Oaklyn’s hand falls from the couch and sends her phone to the floor. I back away from the window, unable to contain the smile on my face because my impromptu plan has gone off without a hitch. Originally, I thought I would just lurk outside her bare windows and watch her sadness unfold, but when she brought out the vodka bottle and left it unattended while she took a shower, I knew she’d be back for it. Using the key she keeps under the bench cushion, I let myself in and dropped a little surprise into the bottle. I would hardly call it breaking in, though. She practically asked for me to come inside when she so blatantly showed me where the key was. Now I can snoop to my heart’s content while she sleeps.

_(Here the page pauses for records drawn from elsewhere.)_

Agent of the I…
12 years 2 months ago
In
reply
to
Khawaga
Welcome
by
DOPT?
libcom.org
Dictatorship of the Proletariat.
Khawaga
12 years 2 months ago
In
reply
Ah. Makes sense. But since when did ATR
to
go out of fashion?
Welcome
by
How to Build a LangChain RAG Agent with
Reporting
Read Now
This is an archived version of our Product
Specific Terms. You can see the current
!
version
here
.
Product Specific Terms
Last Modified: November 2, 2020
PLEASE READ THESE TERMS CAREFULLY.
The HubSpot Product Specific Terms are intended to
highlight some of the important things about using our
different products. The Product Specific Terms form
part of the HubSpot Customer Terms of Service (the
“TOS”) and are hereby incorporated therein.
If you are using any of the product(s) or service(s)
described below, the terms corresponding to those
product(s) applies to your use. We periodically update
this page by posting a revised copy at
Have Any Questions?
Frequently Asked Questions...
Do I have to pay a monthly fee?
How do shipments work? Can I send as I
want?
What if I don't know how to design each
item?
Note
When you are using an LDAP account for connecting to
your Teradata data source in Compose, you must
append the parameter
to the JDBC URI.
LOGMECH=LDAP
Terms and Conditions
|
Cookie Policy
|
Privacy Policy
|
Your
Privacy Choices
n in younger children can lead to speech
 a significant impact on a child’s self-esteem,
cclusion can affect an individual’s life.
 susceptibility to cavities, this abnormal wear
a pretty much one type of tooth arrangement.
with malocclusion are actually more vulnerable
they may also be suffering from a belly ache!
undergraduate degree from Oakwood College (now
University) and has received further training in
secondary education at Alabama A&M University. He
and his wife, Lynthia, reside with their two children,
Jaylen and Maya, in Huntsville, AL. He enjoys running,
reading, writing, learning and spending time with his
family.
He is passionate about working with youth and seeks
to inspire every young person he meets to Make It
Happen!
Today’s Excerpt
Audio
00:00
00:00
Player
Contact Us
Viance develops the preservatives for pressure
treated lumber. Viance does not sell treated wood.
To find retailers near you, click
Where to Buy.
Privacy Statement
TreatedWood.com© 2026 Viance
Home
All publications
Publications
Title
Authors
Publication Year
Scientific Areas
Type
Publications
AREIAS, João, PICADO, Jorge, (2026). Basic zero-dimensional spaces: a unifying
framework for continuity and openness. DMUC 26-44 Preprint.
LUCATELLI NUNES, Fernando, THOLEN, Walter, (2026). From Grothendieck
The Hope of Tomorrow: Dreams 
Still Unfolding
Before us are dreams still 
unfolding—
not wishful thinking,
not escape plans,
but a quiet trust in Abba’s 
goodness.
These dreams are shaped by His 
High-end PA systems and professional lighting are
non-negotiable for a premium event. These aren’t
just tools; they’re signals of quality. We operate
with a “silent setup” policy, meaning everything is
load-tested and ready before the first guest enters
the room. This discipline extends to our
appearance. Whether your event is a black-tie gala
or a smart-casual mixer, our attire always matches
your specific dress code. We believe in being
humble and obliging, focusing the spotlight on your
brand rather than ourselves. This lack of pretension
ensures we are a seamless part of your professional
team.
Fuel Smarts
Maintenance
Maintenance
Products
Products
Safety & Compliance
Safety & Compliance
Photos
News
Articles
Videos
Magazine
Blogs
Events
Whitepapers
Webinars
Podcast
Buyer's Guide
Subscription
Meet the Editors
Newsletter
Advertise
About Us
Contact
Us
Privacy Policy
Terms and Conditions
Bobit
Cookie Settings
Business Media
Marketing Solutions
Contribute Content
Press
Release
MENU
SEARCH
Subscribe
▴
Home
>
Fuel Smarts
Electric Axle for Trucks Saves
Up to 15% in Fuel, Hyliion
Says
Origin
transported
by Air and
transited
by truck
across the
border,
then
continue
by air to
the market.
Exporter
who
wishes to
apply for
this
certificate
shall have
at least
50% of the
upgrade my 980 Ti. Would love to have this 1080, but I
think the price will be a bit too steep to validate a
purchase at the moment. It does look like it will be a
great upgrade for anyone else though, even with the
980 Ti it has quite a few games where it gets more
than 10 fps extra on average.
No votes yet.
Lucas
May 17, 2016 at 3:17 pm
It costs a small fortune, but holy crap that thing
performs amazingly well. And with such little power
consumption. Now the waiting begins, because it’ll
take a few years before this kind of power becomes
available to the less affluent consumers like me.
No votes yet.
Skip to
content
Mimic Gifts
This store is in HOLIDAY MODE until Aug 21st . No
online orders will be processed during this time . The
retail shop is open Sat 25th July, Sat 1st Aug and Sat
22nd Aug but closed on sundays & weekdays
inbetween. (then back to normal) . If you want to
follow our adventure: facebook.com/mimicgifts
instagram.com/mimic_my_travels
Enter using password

An odd silence greets me when I step inside, and I’m shrouded in a sense of unease. When a stranger enters someone’s home, a symphony of screams and breaking glass should announce their arrival as the homeowner tries in vain to steer the intruder away from their safe space. It’s so quiet in here I could hear a mouse piss on cotton.

Shaking off the eerie feeling, I creep through the attached kitchen and enter the living room. I want to rummage through her closets and drawers to find all her dirty secrets, but I’m drawn to her body. It pulls me with the same magnetism she possesses when she’s dancing, but for a different reason. She looks so fucking clean. Innocent. Little cats dot her pajama pants, and the strap of her black cami hangs off her shoulder. Her bright red hair looks almost brown because of the water still clinging to the straight strands. I miss the red waves.

My fingertips move toward her, itching with a need to feel her skin. She’ll be soft. So soft...

I pull my hand away. I need to do what I came here for.